A well-known example of this last category is the Perry Preschool Program study, which provided a group of low-income children in Michigan with high-quality preschool and then tracked their outcomes over time. A boost in IQ for Perry students compared to their peers faded out, but later, researchers found that Perry students had an increase in lifetime earnings compared to non-Perry students.

The emergence of long-term effects highlights another point: There are often benefits to educational interventions that can’t be captured by test scores.

“A critical perspective that we often overlook when trying to evaluate the efficacy of a program or initiative is [that] we don’t step back and try to think about what the primary goal of the program is, and what it is designed to do,” Matthew Kraft, an associate professor of education and economics at Brown University, said in an interview with Education Week.
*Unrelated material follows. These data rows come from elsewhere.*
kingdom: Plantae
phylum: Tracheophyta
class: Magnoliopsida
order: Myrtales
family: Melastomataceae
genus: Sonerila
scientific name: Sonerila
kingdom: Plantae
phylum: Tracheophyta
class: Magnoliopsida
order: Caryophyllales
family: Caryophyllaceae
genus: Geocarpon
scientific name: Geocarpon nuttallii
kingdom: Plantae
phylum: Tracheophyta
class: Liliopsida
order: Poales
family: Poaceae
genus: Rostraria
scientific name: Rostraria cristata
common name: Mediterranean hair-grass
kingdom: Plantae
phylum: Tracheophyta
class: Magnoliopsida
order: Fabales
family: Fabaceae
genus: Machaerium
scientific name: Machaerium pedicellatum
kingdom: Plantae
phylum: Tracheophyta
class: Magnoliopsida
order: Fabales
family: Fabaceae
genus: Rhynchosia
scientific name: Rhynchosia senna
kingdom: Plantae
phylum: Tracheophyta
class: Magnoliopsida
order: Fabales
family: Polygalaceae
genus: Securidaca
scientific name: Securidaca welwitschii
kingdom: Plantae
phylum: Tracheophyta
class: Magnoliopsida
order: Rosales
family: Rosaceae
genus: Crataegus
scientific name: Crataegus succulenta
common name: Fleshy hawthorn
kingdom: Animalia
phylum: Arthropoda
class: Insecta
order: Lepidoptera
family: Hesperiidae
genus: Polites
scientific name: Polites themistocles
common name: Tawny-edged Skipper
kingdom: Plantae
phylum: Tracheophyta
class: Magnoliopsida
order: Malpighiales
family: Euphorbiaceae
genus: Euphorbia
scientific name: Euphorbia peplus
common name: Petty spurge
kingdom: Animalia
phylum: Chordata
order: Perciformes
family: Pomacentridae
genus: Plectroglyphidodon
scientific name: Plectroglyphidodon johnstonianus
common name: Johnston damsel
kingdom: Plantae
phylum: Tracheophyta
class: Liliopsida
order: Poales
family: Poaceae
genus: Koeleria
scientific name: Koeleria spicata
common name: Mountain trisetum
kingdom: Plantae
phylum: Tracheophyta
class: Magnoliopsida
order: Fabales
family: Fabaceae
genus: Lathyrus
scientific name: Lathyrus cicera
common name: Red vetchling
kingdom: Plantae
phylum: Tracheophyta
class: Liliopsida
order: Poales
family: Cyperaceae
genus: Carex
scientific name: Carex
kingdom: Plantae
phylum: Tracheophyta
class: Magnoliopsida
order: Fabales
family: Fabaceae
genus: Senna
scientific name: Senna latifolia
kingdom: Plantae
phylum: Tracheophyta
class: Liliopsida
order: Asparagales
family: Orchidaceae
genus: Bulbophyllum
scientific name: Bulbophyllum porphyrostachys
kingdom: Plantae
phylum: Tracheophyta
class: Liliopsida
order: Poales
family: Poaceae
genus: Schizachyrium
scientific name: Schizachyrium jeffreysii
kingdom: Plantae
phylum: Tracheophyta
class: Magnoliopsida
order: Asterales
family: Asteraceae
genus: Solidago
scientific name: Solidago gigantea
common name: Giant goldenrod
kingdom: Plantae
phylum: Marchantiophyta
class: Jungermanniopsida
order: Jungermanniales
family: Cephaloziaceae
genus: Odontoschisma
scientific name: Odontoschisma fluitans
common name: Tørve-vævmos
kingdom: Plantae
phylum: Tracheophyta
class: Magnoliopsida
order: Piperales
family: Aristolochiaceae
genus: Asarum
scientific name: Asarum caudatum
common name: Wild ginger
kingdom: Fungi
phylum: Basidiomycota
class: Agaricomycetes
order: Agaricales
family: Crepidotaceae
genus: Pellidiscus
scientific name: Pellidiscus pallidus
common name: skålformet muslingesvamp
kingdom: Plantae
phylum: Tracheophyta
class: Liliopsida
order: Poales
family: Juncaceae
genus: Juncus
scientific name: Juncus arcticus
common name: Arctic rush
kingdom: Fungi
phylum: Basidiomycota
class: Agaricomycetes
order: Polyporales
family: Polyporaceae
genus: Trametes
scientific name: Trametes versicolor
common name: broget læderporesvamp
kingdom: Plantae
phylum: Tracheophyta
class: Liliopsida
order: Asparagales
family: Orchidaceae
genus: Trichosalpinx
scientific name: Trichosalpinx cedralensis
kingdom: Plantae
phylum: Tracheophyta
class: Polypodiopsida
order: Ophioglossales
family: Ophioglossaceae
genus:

Test scores are a readily available data point, and as such are often used to evaluate outcomes. But that’s not always the best approach, Kraft said. The effectiveness of a mentoring program, for example, might be better measured by looking at student behavior, persistence, or engagement with the juvenile justice system.

“There are a whole lot of ways that schools have a meaningful impact on students’ lives,” Kraft said.

Interventions with persistent effects may share some key characteristics

Given this variation, how can education leaders know which interventions are likely to fade out, and which might have staying power? Bailey, Yeager, and their colleagues suggest that interventions with persistent effects target skills that meet three criteria:

  1. These skills are malleable, meaning it’s possible for interventions to help students improve on them in the first place;
  2. They’re fundamental—they serve as building blocks for other skills;
  3. And the skills wouldn’t have developed if not for the intervention.

Early reading intervention is one example cited in the paper. Foundational reading skills like phonemic awareness and phonics are malleable—students can improve with explicit instruction. They’re also fundamental, because being able to decode the words on the page is a prerequisite to all reading.

For many students, the regular teaching they get on these skills will be enough to master them. But for students who struggle, the intervention gives them an opportunity to develop these skills that they might not get in a whole class setting.

Other interventions can be effective, too, even if they don’t share these characteristics—as long as they’re deployed at the right time.

Bailey and colleagues write that there are some “gateways” in the education system that decide students’ long-term trajectories—whether they graduate high school, for instance, or enroll in college. Those are smart places to time interventions, they say.

For example, one pair of studies demonstrated that taking two periods of math courses instead of one had a big effect on 9th grade students’ educational attainment, but none for 6th graders who underwent the same intervention.

One possible reason for this, Bailey and his co-authors write, is that 9th grade algebra is a gateway course—whether students pass it or not can expand or limit their future high school options.

Cost-benefit analyses can support district decisionmaking

Just because an intervention has a big effect doesn’t mean it’s the right one for every circumstance, the researchers write.

“We should always consider those effects relative to the costs,” said Kraft, who authored a 2020 paper on interpreting the policy relevance of different effect sizes. “Sometimes programs that have very modest or even small impacts may actually be very good investments because they are very inexpensive.”

Another consideration for school districts is how easy an intervention is to sustain and scale. Sometimes it’s just hard to find people who can keep an amazing program with big effects going long-term, Kraft said.

Still, he said, cost-benefit analyses shouldn’t drive decisionmaking alone. Sometimes expensive shifts, like hiring more high-quality teachers, are necessary.

“I think we also have to take a values based approach,” Kraft said. “What do we as a society think we should be investing in, and how do we invest in it?”